Portanto, a intervenção de um tabelião de notas ou de seu preposto, por meio da autorização eletrônica notarial com videoconferência, torna-se um mecanismo imprescindível de controle e verificação da autenticidade do consentimento dos pais ou responsáveis legais. A presença de um profissional com fé pública permite não apenas a identificação inequívoca dos signatários, mas também uma análise situacional do pedido, possibilitando a detecção de eventuais indícios de coação, fraude ou risco à integridade do menor.

Diferentemente da assinatura eletrônica pelo gov.br, que não prevê qualquer interação humana qualificada, a presença do notário nesse processo oferece uma camada indispensável de segurança jurídica e proteção à criança ou adolescente. A videoconferência não apenas valida formalmente o ato, mas também atua como um importante mecanismo de prevenção, assegurando que a autorização não seja utilizada para fins ilícitos, como casos de sequestro ou exploração infantil.
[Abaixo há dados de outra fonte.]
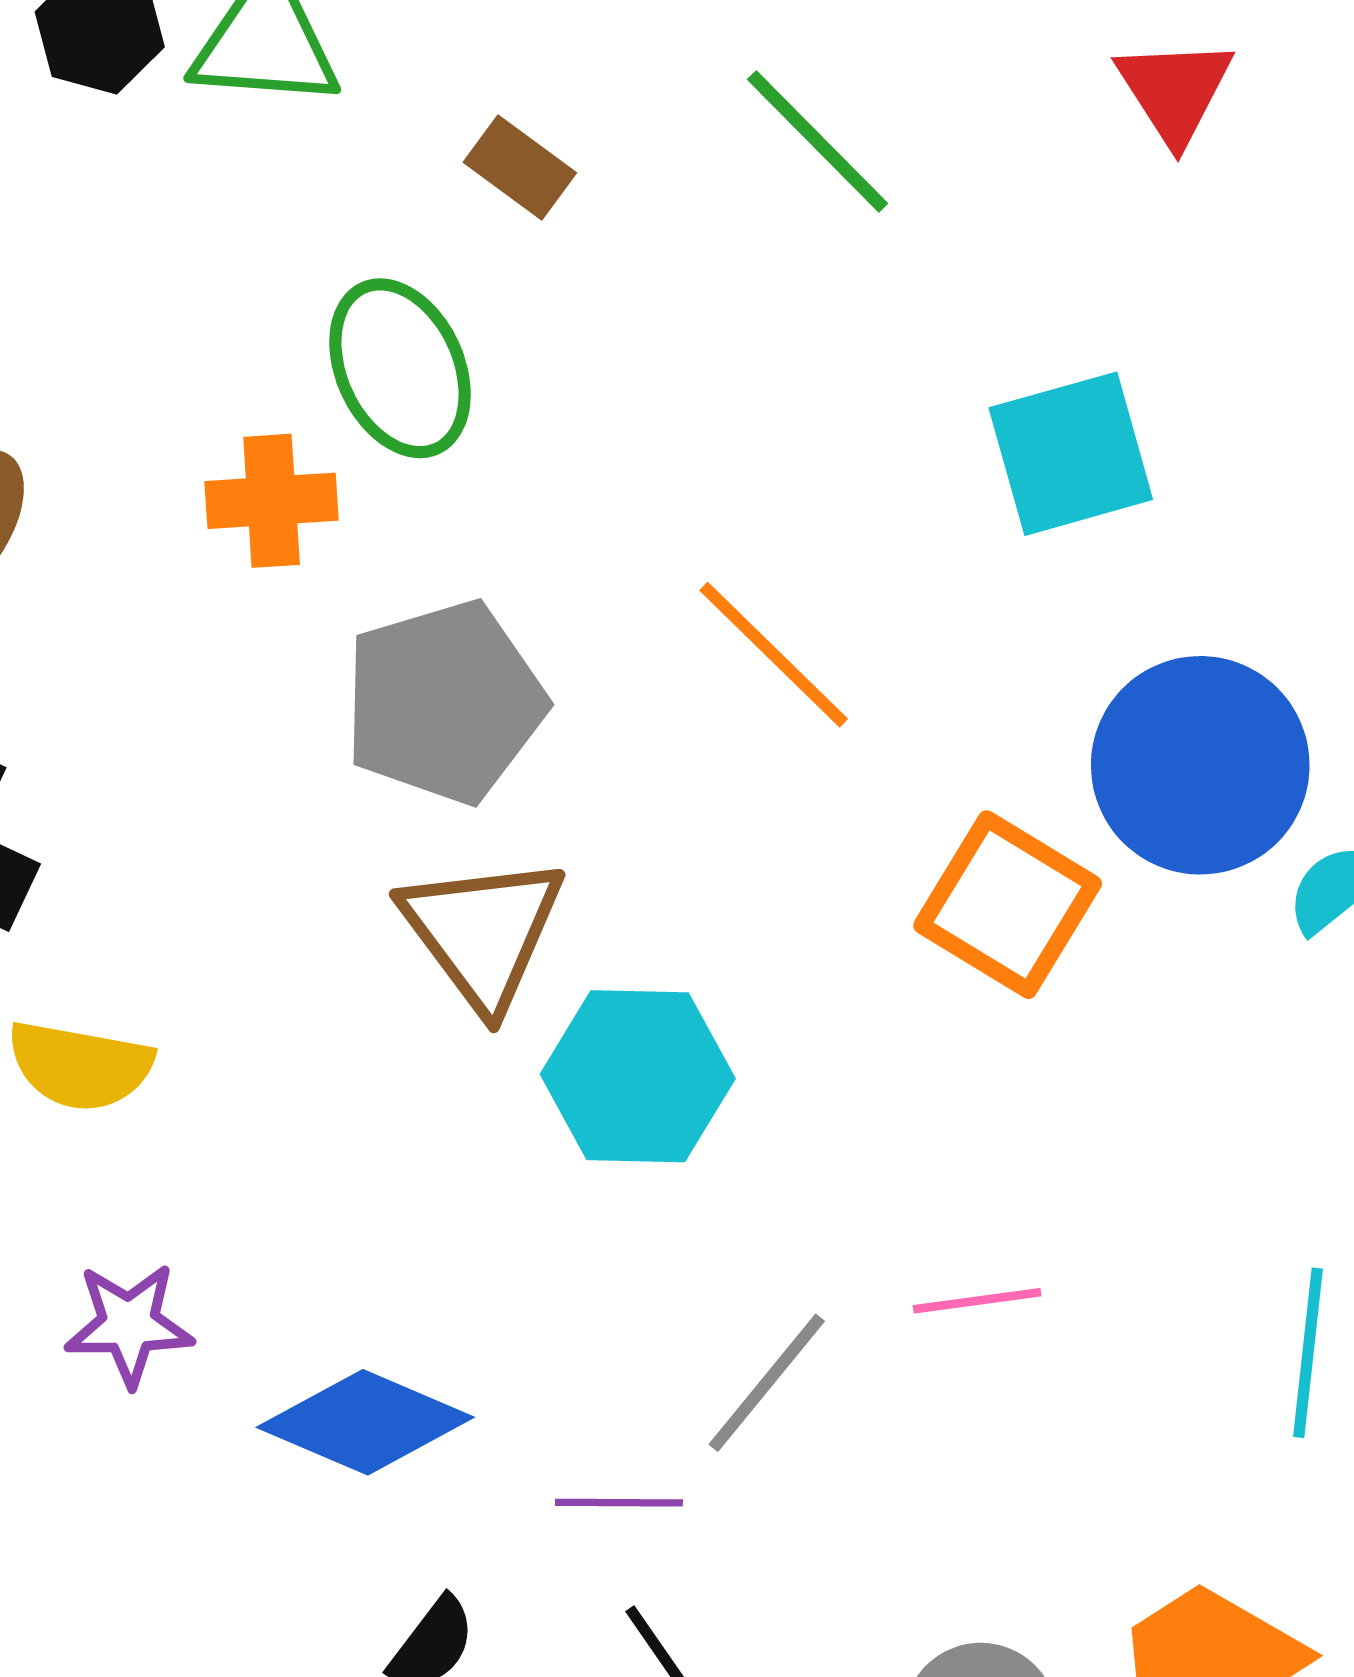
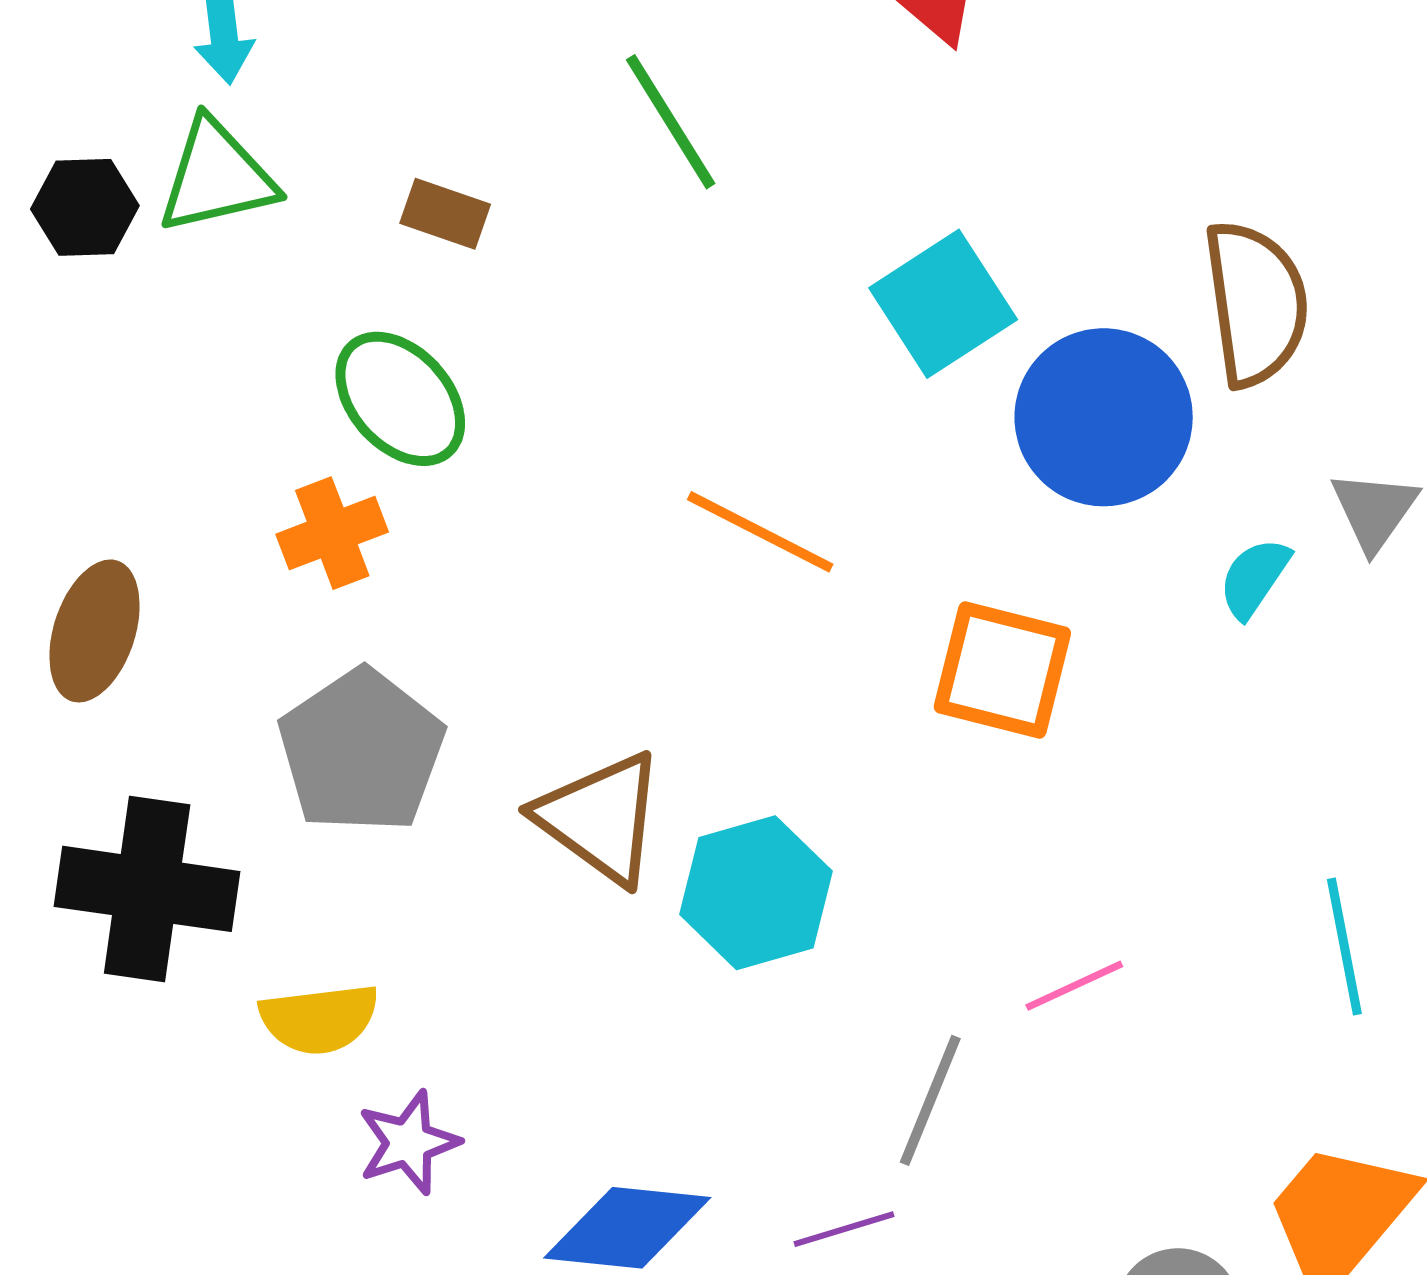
green line: (818, 141) -> (671, 122), turned 30
gray pentagon: (444, 702) -> (361, 751), moved
blue circle: (1200, 765) -> (1104, 417), moved
purple star: (129, 1325) -> (408, 1143), moved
Em situações que envolvem menores, essa verificação não é apenas um detalhe burocrático, mas sim um requisito fundamental para a garantia dos direitos e da segurança da criança e da família.

Risco de fraudes

Diante desse cenário, o Conselho Nacional de Justiça (CNJ) se manifestou no sentido de que a assinatura eletrônica gov.br não é adequada para autorizações de viagem de menores, justamente por sua vulnerabilidade a fraudes e pela impossibilidade de aferição da real intenção dos responsáveis.

Portanto, a autorização eletrônica notarial, que tem como etapa fundamental uma videoconferência, se mostra uma medida imprescindível para garantir a autenticidade do ato e, nesse caso, especialmente a proteção do menor, assegurando que a autorização concedida pelos pais ou responsáveis seja legítima e livre de qualquer vício de consentimento.

Esse modelo de controle preventivo alinha-se ao princípio do melhor interesse da criança, consagrado no Estatuto da Criança e do Adolescente (ECA) e em tratados internacionais ratificados pelo Brasil.